RECORDS SUPPLIED:
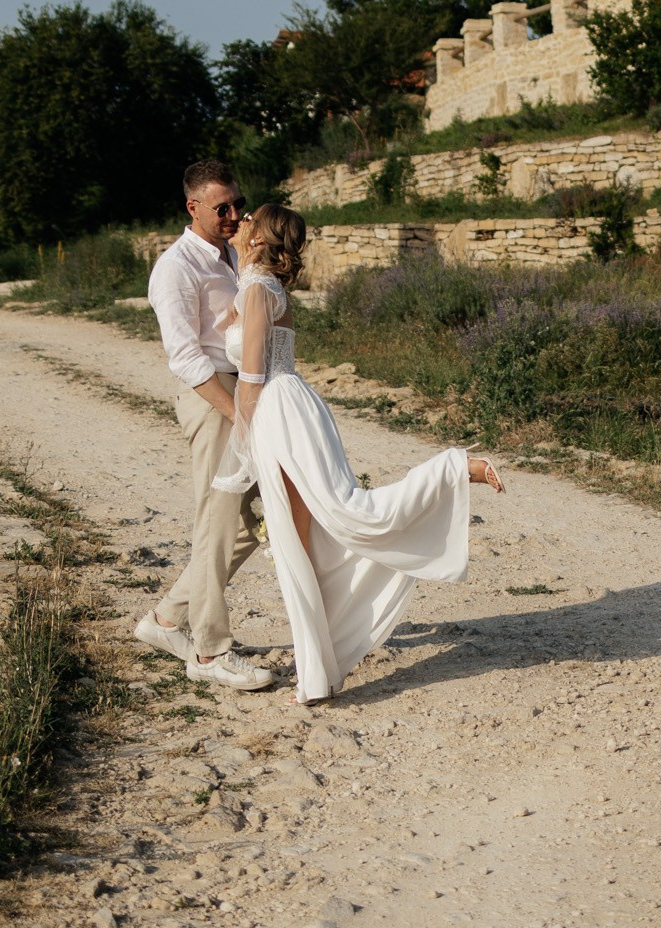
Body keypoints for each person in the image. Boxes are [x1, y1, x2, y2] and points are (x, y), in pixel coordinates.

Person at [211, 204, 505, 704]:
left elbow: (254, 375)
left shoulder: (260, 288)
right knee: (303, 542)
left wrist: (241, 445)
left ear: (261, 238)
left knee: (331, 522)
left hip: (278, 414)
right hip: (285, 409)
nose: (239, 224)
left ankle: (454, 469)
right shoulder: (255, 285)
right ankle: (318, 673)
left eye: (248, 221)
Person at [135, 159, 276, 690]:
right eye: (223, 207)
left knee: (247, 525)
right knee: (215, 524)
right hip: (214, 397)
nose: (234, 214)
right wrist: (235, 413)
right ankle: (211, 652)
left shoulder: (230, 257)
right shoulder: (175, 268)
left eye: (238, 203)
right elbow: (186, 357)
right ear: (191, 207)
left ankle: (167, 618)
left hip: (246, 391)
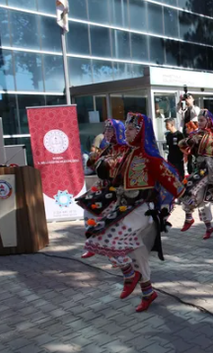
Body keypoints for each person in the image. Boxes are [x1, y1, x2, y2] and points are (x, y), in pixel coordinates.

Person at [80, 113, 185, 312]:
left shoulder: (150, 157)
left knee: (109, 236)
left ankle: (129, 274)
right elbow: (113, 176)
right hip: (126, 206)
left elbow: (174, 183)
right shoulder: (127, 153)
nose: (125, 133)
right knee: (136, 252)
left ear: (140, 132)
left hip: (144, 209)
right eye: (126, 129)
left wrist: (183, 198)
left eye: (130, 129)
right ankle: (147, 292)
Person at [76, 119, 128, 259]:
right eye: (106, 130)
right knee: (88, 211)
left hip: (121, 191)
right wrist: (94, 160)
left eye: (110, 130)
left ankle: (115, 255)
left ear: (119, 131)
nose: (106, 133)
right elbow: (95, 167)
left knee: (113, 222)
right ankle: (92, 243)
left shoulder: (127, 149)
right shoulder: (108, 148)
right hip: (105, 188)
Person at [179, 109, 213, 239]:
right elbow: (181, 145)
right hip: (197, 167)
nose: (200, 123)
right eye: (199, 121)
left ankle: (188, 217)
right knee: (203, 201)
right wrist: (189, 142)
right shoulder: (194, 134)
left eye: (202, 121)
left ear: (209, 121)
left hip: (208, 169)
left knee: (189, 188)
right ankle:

PROMPT: The records above need to be copied exactly, though not their pictures.

COMPLETED TASK:
Body keypoints for each person in the image. Boxes are [x1, y1, x2, y2] and points are (x, y), in pixel coordinates.

Person at [211, 204, 505, 704]:
left elbow: (254, 375)
left shoulder: (260, 288)
right knee: (303, 542)
left wrist: (241, 445)
left ear: (261, 238)
left knee: (331, 522)
left hip: (278, 414)
right hip: (285, 409)
nose: (239, 224)
left ankle: (454, 469)
right shoulder: (255, 285)
right ankle: (318, 673)
left eye: (248, 221)
Person at [135, 159, 276, 690]:
right eye: (223, 207)
left knee: (247, 525)
right knee: (215, 524)
right hip: (214, 397)
nose: (234, 214)
right wrist: (235, 413)
right ankle: (211, 652)
left shoulder: (230, 257)
right shoulder: (175, 268)
left eye: (238, 203)
right elbow: (186, 357)
right ear: (191, 207)
left ankle: (167, 618)
left hip: (246, 391)
Body keypoints for each person in the image. Boxes are [x1, y1, x2, y2] and points are (x, y), in pixel coordinates.

Person at [80, 113, 185, 312]:
left shoulder: (150, 157)
left knee: (109, 236)
left ankle: (129, 274)
right elbow: (113, 176)
right hip: (126, 206)
left elbow: (174, 183)
right shoulder: (127, 153)
nose: (125, 133)
right knee: (136, 252)
left ear: (140, 132)
left hip: (144, 209)
right eye: (126, 129)
left wrist: (183, 198)
left eye: (130, 129)
right ankle: (147, 292)
Person at [76, 119, 128, 259]:
right eye: (106, 130)
right knee: (88, 211)
left hip: (121, 191)
right wrist: (94, 160)
left eye: (110, 130)
left ankle: (115, 255)
left ear: (119, 131)
nose: (106, 133)
right elbow: (95, 167)
left knee: (113, 222)
right ankle: (92, 243)
left shoulder: (127, 149)
right shoulder: (108, 148)
right hip: (105, 188)
Person at [179, 109, 213, 239]:
right elbow: (181, 145)
right hip: (197, 167)
nose: (200, 123)
right eye: (199, 121)
left ankle: (188, 217)
right knee: (203, 201)
right wrist: (189, 142)
right shoulder: (194, 134)
left eye: (202, 121)
left ear: (209, 121)
left hip: (208, 169)
left knee: (189, 188)
right ankle:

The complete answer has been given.